Abandoned cart emails work on roughly 5-10% of people who add to cart but don't purchase. Abandoned browse emails work on a different, larger pool: everyone who viewed a product page but never got as far as adding to cart. That pool is typically 10-20x larger than the cart abandonment pool.
The conversion rate of browse abandon emails is lower than cart abandon emails (because the intent was weaker) - but the sheer volume of browse abandons means the total revenue recovery can be comparable or larger.
What triggers a browse abandon email
A browse abandon flow fires when:
- An identified visitor (someone whose email you have - a subscriber or past customer) views one or more product pages
- They don't add any item to cart within a defined window (typically 1-4 hours)
- They haven't placed an order recently (to avoid emailing customers who just purchased)
The word "identified" is critical. Browse abandon emails only work for visitors whose email address you know - subscribers, past customers, or visitors who are logged in. Anonymous visitors who browse your store can't receive these emails because you don't have their email address.
This is the core reason email capture matters: every visitor who subscribes becomes eligible for browse abandon flows. A store with 30% email capture rate can recover 30% of browse sessions; one with 5% capture rate can only recover 5%.
Setting up browse abandon in Klaviyo
Browse abandon flows require Klaviyo (or a similar behavioural email tool - Omnisend supports it too). Shopify's native email doesn't support browse abandon triggers.

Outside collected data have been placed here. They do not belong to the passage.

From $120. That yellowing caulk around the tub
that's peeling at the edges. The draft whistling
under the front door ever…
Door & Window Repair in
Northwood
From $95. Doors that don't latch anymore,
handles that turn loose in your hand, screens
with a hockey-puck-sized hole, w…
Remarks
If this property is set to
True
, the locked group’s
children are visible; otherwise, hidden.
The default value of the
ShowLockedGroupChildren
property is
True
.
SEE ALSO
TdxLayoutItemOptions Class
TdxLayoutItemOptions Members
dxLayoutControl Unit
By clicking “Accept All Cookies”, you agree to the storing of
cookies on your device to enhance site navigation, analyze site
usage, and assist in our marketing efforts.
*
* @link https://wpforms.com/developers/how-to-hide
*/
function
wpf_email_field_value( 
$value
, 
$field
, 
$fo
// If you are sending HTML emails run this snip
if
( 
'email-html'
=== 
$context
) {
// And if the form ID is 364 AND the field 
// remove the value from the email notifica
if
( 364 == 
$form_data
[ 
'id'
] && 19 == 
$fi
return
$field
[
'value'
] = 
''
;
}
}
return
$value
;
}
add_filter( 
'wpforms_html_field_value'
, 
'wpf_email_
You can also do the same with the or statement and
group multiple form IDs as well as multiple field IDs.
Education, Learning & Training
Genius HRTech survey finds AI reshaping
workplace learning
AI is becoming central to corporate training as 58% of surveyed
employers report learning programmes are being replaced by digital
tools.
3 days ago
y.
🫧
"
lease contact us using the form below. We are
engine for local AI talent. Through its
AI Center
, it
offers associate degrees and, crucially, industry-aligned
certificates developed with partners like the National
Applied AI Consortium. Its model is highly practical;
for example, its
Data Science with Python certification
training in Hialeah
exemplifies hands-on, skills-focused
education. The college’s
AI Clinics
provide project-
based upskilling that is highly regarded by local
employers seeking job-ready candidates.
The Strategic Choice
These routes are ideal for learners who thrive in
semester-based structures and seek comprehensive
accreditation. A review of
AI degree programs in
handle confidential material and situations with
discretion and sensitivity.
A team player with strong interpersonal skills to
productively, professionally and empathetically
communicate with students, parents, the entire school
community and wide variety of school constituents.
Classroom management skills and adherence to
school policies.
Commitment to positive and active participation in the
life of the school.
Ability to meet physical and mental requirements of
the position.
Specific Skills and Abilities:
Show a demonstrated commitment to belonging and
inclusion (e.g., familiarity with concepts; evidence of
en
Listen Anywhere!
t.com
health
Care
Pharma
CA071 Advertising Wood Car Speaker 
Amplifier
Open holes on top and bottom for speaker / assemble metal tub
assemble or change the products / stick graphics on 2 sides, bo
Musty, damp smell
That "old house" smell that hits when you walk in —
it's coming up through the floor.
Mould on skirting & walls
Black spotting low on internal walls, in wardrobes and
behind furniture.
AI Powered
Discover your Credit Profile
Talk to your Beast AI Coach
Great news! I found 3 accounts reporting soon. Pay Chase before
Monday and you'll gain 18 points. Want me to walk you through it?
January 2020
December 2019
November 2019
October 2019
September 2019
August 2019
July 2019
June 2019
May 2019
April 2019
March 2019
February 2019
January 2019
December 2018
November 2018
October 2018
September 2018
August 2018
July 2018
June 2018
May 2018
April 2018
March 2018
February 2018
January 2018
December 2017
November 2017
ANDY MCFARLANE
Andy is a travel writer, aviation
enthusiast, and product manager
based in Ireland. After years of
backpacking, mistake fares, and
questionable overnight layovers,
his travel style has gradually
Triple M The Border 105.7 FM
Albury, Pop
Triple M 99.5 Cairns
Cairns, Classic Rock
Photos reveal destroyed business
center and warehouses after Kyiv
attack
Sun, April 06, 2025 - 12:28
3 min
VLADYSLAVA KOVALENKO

The trigger event in Klaviyo is "Viewed Product" - fired by the Klaviyo tracking script when an identified visitor views a product page on your Shopify store. Set up the flow with:
- Trigger: "Viewed Product"
- Filter: has NOT added to cart in the last 4 hours
- Filter: has NOT placed an order in the last 7 days
- Wait: 1-4 hours before the first email
The Klaviyo tracking script must be installed correctly on your Shopify store (via the Klaviyo - Shopify integration) and the "Viewed Product" event must be firing. Verify in Klaviyo - Analytics - Metrics that "Viewed Product" events are being tracked before building the flow.
The sequence
Email 1 (1-4 hours after browse): A product reminder. Show the product (or top 2-3 products) they viewed with a direct link to the product page. Subject line example: "Still thinking about [product]?" or "You were looking at [product]..." Keep it simple - product image, product name, price, a short line of social proof (review count), and a CTA to return to the page. No discount in the first email.
Email 2 (24 hours after Email 1, only if no click/purchase): Add social proof. Pull in a customer review for the viewed product, or show complementary products. The second email addresses the "is this worth it?" hesitation with third-party validation.
Email 3 (optional, 48-72 hours after Email 1): For high-ticket products where the consideration cycle is longer. Show the product alongside a returns policy reminder and an explicit invitation to ask questions. For lower-ticket products, two emails is usually sufficient.
Dynamic product content
Browse abandon emails need to show the specific products the visitor viewed - not your bestsellers or a generic recommendation. Klaviyo supports this natively through event properties: the "Viewed Product" event carries the product ID, name, image URL, and price, which can be pulled into the email template dynamically.
Configure your email template with Klaviyo's event variables to show the exact products viewed. A browse abandon email that shows "you were looking at the Merino Wool Crew Neck" converts better than one that says "you left something behind" with a generic product grid.
When browse abandon underperforms
Two scenarios where browse abandon emails don't add meaningful revenue:
Low email identification rate. If fewer than 15% of your visitors are identified (have a known email address), the volume of browse abandons you can reach is too low to generate significant revenue. Fix email capture first, then implement browse abandon.
Very short consideration products. A £5 impulse purchase product where browsers didn't add to cart probably wasn't a missed consideration - they just didn't want it. Browse abandon works best for considered purchases (above £30-40) where the barrier to a same-session purchase is real.